What you should do
Among the lines below, tally those that contain "this" and respond with the total only.

***** Exercise input *****

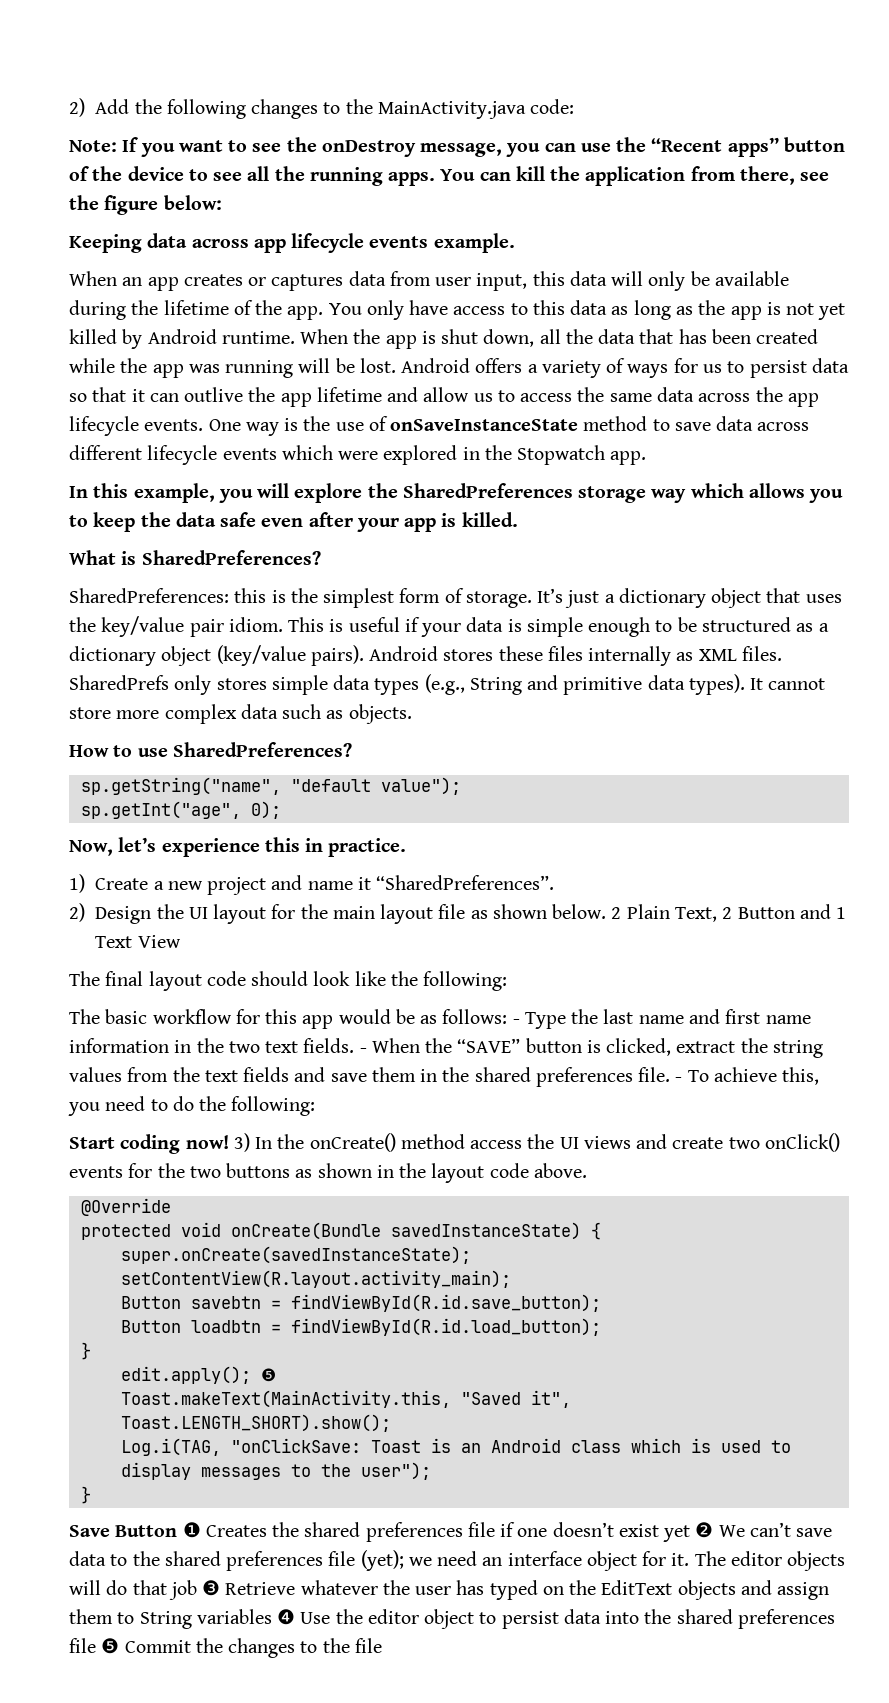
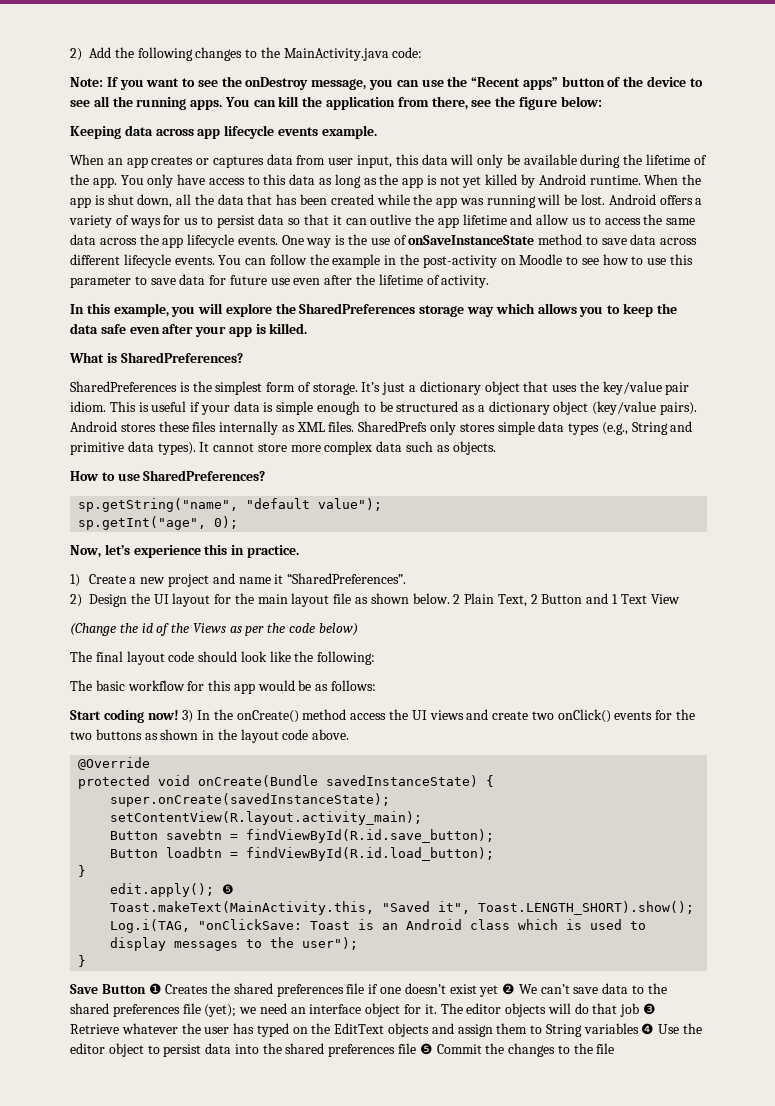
[222,445,647,465] events which were explored in the Stopwatch app. -> [174,254,694,268] [70,274,490,288] events. You can follow the example in the post-activity on Moodle to see how to use this parameter to save data for future use even after the lifetime of activity.
[69,588,267,603] SharedPreferences: this -> [70,381,177,392] SharedPreferences
(181, 941) none -> [70,623,358,636] // (Change the id of the Views as per the code below)
[512,1009,811,1029] [69,1038,823,1058] [69,1067,820,1087] [68,1096,316,1116] - Type the last name and first name information in the two text fields. - When the “SAVE” button is clicked, extract the string values from the text fields and save them in the shared preferences file. - To achieve this, you need to do the following: -> (377, 685) none

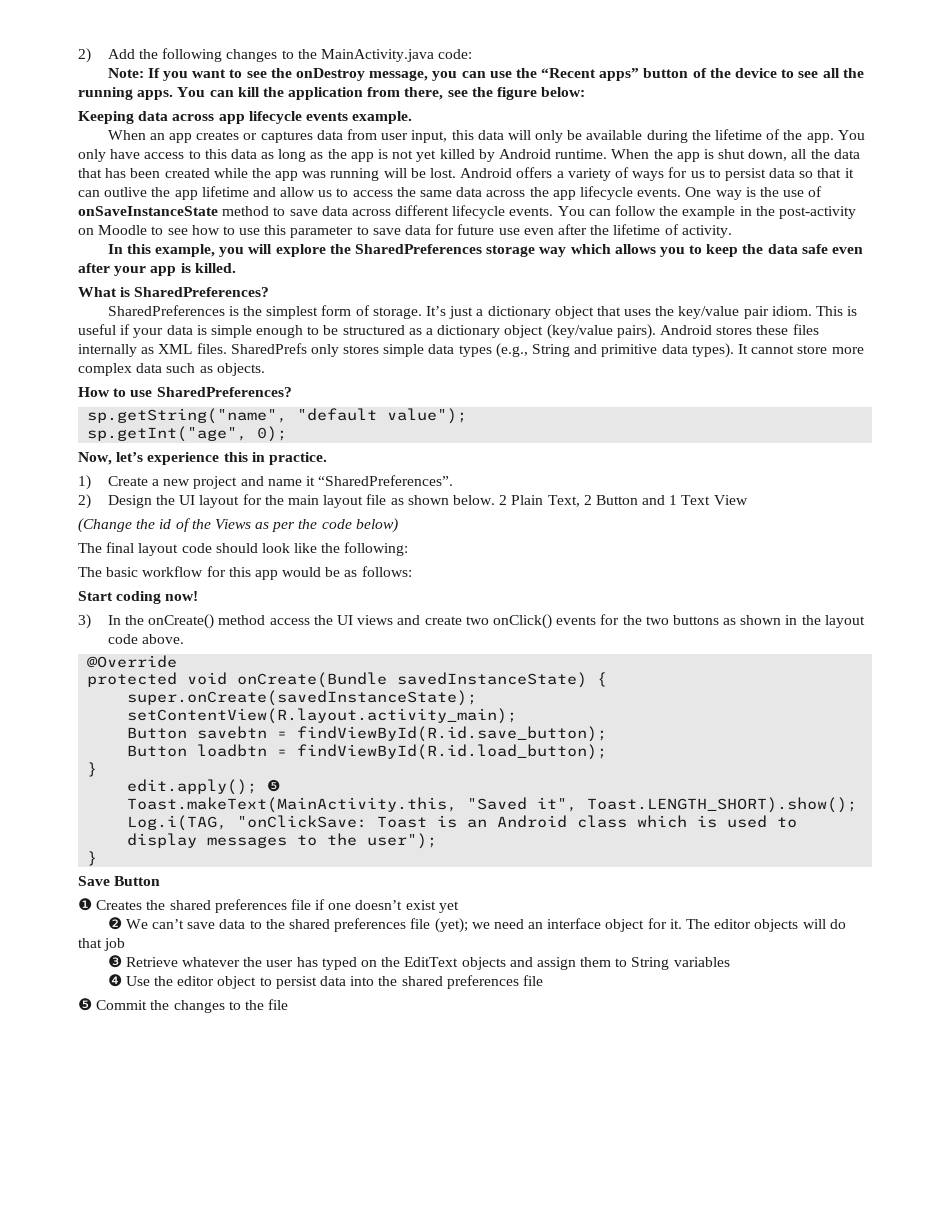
(179, 715) none -> (199, 596) //
(146, 989) none -> (161, 881) //
(499, 991) none -> (459, 907) //
(640, 1010) none -> (126, 944) //
(639, 1028) none -> (730, 962) //
(417, 1048) none -> (543, 980) //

*****

Solution to the problem
3